Could you repeat the data below with every "kindly" switched to "please" and everything else left unchanged?

..............................

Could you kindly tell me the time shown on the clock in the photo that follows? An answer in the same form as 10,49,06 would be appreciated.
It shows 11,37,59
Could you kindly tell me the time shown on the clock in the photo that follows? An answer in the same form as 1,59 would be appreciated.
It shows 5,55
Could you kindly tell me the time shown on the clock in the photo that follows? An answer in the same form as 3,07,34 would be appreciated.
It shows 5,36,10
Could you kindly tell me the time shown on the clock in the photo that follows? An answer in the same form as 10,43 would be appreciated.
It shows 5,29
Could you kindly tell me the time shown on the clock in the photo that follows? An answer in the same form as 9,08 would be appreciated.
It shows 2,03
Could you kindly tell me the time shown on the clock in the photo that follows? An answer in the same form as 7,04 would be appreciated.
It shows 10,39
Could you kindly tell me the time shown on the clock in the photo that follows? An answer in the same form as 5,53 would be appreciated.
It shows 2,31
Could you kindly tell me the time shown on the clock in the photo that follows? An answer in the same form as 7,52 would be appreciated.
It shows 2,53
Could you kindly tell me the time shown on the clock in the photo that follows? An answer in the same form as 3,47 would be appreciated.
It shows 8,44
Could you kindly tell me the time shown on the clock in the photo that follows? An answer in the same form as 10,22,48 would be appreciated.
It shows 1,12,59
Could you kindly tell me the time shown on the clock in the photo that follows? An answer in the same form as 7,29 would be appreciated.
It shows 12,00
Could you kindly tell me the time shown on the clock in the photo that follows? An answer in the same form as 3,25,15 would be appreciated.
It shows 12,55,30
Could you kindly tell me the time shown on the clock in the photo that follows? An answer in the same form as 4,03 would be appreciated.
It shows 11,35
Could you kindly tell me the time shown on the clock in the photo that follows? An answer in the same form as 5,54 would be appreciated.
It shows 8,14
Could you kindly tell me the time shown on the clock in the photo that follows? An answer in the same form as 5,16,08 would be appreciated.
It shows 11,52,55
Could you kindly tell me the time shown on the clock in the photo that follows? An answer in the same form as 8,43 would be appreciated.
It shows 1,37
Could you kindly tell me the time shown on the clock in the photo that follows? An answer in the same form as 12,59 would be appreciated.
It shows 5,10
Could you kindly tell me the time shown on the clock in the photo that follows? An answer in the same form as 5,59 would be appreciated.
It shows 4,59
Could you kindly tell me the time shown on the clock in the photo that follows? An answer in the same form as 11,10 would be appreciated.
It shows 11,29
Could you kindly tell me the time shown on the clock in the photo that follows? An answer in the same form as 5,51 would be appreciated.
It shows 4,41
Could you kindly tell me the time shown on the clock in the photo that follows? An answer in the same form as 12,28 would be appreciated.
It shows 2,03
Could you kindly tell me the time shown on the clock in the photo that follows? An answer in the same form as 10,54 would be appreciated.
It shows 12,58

..............................

* Answer to this problem *
Could you please tell me the time shown on the clock in the photo that follows? An answer in the same form as 10,49,06 would be appreciated.
It shows 11,37,59
Could you please tell me the time shown on the clock in the photo that follows? An answer in the same form as 1,59 would be appreciated.
It shows 5,55
Could you please tell me the time shown on the clock in the photo that follows? An answer in the same form as 3,07,34 would be appreciated.
It shows 5,36,10
Could you please tell me the time shown on the clock in the photo that follows? An answer in the same form as 10,43 would be appreciated.
It shows 5,29
Could you please tell me the time shown on the clock in the photo that follows? An answer in the same form as 9,08 would be appreciated.
It shows 2,03
Could you please tell me the time shown on the clock in the photo that follows? An answer in the same form as 7,04 would be appreciated.
It shows 10,39
Could you please tell me the time shown on the clock in the photo that follows? An answer in the same form as 5,53 would be appreciated.
It shows 2,31
Could you please tell me the time shown on the clock in the photo that follows? An answer in the same form as 7,52 would be appreciated.
It shows 2,53
Could you please tell me the time shown on the clock in the photo that follows? An answer in the same form as 3,47 would be appreciated.
It shows 8,44
Could you please tell me the time shown on the clock in the photo that follows? An answer in the same form as 10,22,48 would be appreciated.
It shows 1,12,59
Could you please tell me the time shown on the clock in the photo that follows? An answer in the same form as 7,29 would be appreciated.
It shows 12,00
Could you please tell me the time shown on the clock in the photo that follows? An answer in the same form as 3,25,15 would be appreciated.
It shows 12,55,30
Could you please tell me the time shown on the clock in the photo that follows? An answer in the same form as 4,03 would be appreciated.
It shows 11,35
Could you please tell me the time shown on the clock in the photo that follows? An answer in the same form as 5,54 would be appreciated.
It shows 8,14
Could you please tell me the time shown on the clock in the photo that follows? An answer in the same form as 5,16,08 would be appreciated.
It shows 11,52,55
Could you please tell me the time shown on the clock in the photo that follows? An answer in the same form as 8,43 would be appreciated.
It shows 1,37
Could you please tell me the time shown on the clock in the photo that follows? An answer in the same form as 12,59 would be appreciated.
It shows 5,10
Could you please tell me the time shown on the clock in the photo that follows? An answer in the same form as 5,59 would be appreciated.
It shows 4,59
Could you please tell me the time shown on the clock in the photo that follows? An answer in the same form as 11,10 would be appreciated.
It shows 11,29
Could you please tell me the time shown on the clock in the photo that follows? An answer in the same form as 5,51 would be appreciated.
It shows 4,41
Could you please tell me the time shown on the clock in the photo that follows? An answer in the same form as 12,28 would be appreciated.
It shows 2,03
Could you please tell me the time shown on the clock in the photo that follows? An answer in the same form as 10,54 would be appreciated.
It shows 12,58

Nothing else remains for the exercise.